Sunday 12th May 2019
This would be only my second ever walk in the Blackdown Hills AoNB. Both walks have been events led and created by Brunel Walking Group, where I have simply followed along and observed… Even though I probably live closer to this portion of Somerset than ninety-nine per cent of our club’s membership!
A chance to bag a trig, reach the highest point and explore paths that I would otherwise ignore. I made the drive down solo, straight from my home in Weston-super-Mare.
We would meet at the Staple Hill Plantation car park (free to use – ST 246 159) and begin the walk from there. It was quite a warm day, as I recall. I believe I would also equip my gaiters, in case we were to breach any wet patches, being in rural and unexplored Somerset.
I was pleased to find so many bluebells around the woodland, where people across social media had otherwise been reporting on how this beautiful aspect of spring had already departed for another year.

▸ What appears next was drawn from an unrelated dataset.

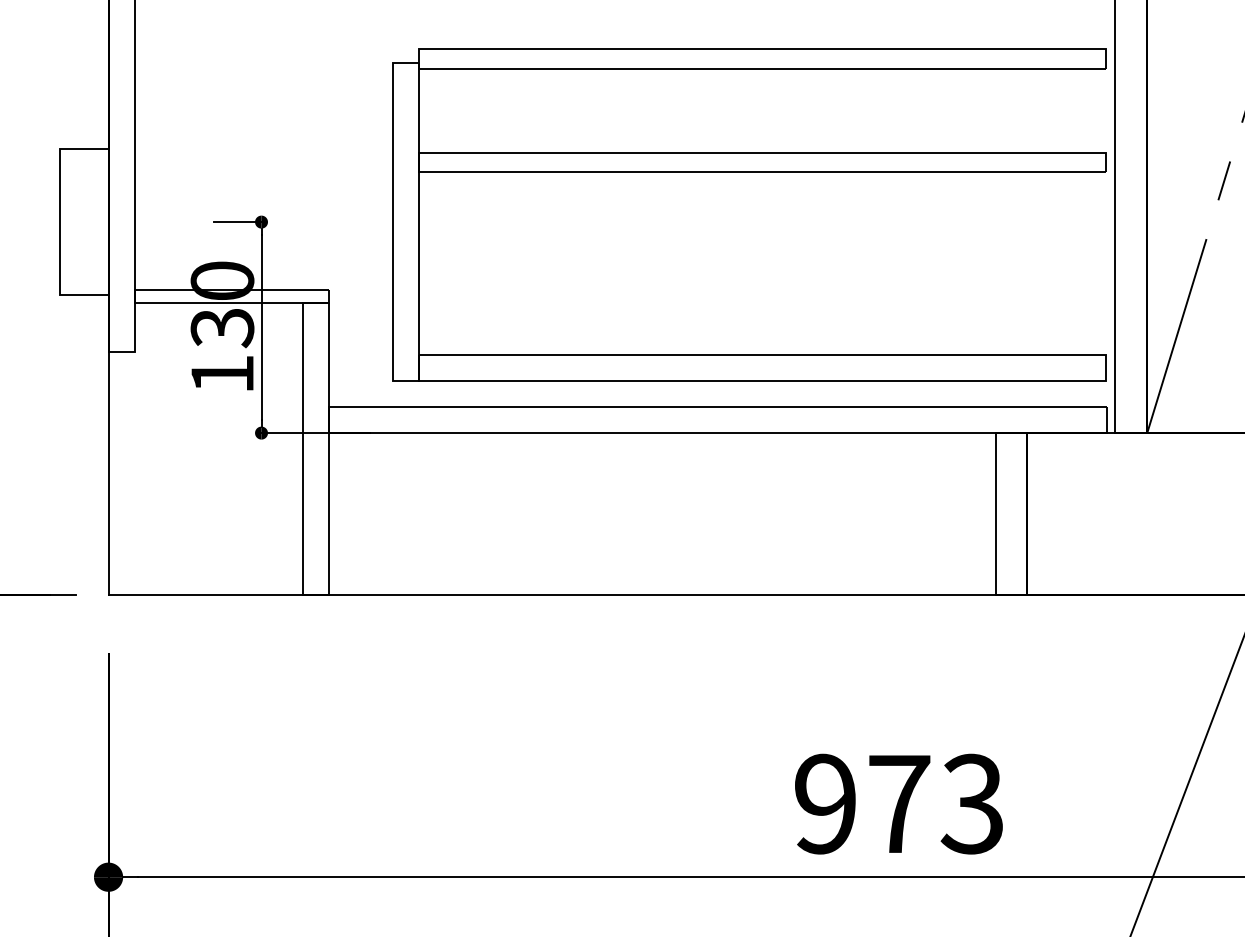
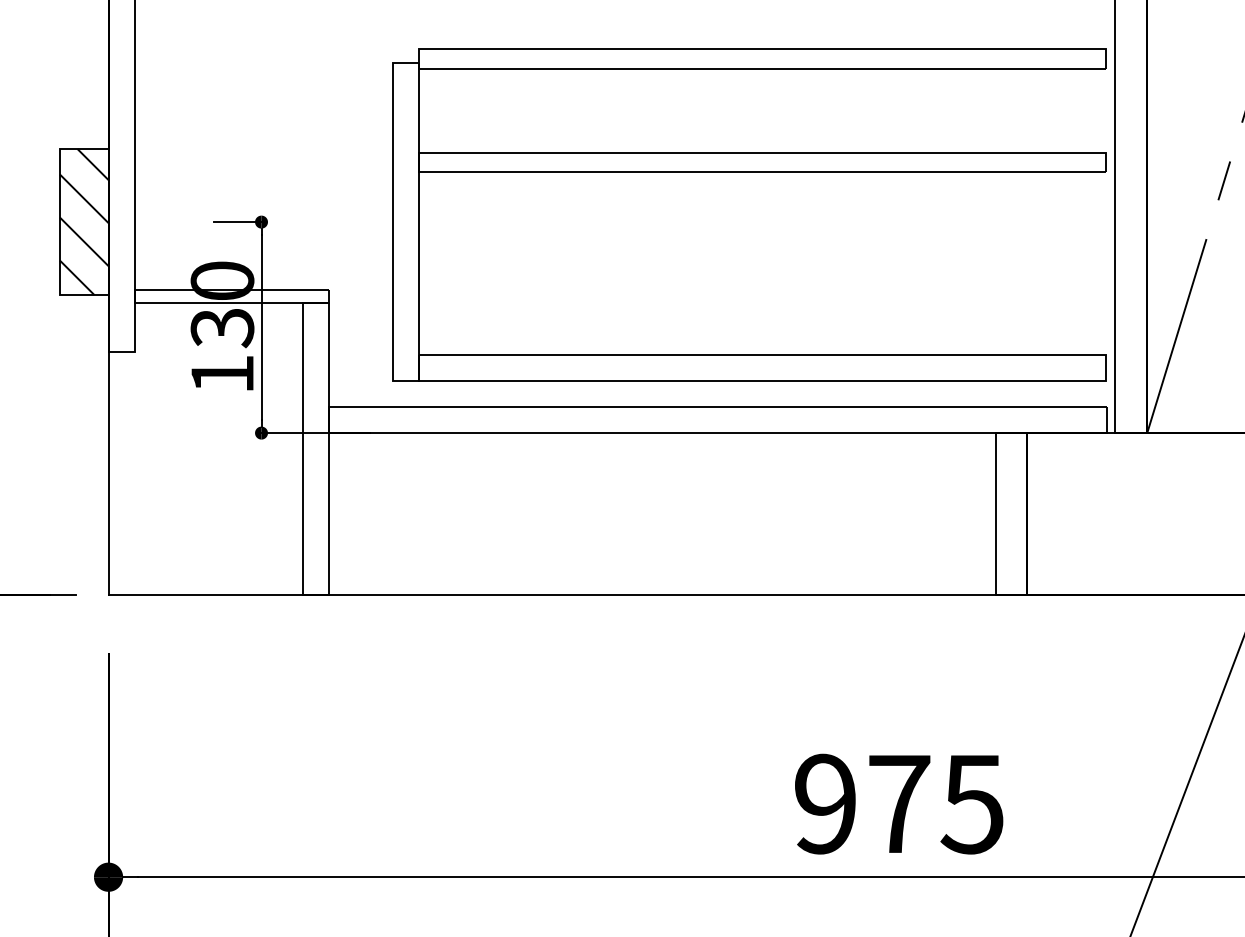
hatch at (83, 222): none -> present
text at (971, 803): 973 -> 975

We began somewhere around 230m above sea level in elevation and, when a view presented itself, I’d like to say that we were staring the the southern edge of the Quantock Hills – another AoNB that I do visit frequently and know very well. But I could not be certain then and I cannot now.
All I can promise is that Somerset is not nearly as flat and featureless as some ‘outsiders’ may expect.
Having sacrificed some of our early elevation, we’d have to climb to reach the first viewpoint (and snack stop) at Castle Neroche.
Unfortunately, there’s no actual castle here… It is the site of a former motte and bailey. Taking a guess… I’d say that we were looking south, possibly south-eastward from this vantage point; across the Blackdown Hills and towards Devon.
I could be wrong!
A shady path through the woods would keep us cool beyond our stop.
I should mention that we were following the Staple Fitzpaine Herepath Trail on this day. One of those trails of reasonable-distance and not a million miles from home that I’d never encountered before. Our walk was stated as being 14 miles in the length, while the link above suggests the circular trail is only 13.5 miles long.
Further views of those hills. I find it hard now to believe that they might’ve been the Quantocks, as both the M5 motorway and Taunton would have to exist in the foreground.
Our second lunch stop was at the edge of a field (not pictured) with some shade from the line of trees overhead. We were almost sat along the right of way and I remember a horse rider (with a nervous steed) having to negotiate our line of seating.
By this time, following the Herepath in an anti-clockwise circuit, we had still yet to bag the trig pillar on the highest point in this AoNB… This meant heading uphill!
I wanted to believe that this view was pointing towards the familiar Mendip Hills… But again, I cannot be absolutely certain.
We were almost back at the cars when Jenny led us off and away from the blatant path and in to the plantation, trusting in her GPS device…
In a bit of a team effort (everyone spread out, eyes open…) we found the Staple Hill trig point sitting 315m above sea level – that’s only 10m lower than the highest point on the Mendips.
You’ll have to use your imagination and pretend that the surrounding woodland did not exist seventy or eighty years ago, when this concrete pillar was probably installed and surveying the landscape from this location would’ve made greater sense.
Given the option of choosing from two paths on our return to the car, no-one voted for the easiest paths.
‘A Slice of Neroche’ [non-edible] was an interesting feature that you don’t see very often at all. Detailing the layers that sit beneath this landscape.
This, along with another viewpoint, made for a satisfying end to the day’s walk. Some opted to stop off at the local pub in Staple Fitzpaine, while I decided to head straight home in preparation for another early start at work the next morning.